Task goal ▸ When a line in the entries contains the word "deciduous", copy that line in full.

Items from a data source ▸
---*---
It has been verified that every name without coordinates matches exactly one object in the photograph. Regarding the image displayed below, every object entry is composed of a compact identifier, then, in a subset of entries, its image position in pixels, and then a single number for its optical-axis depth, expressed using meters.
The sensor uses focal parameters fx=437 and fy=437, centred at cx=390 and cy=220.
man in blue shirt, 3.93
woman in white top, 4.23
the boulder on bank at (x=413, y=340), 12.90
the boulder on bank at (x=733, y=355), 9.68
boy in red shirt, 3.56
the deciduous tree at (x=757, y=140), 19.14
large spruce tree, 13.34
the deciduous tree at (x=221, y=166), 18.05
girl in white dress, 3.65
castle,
---*---
Expected output ▸
the deciduous tree at (x=757, y=140), 19.14
the deciduous tree at (x=221, y=166), 18.05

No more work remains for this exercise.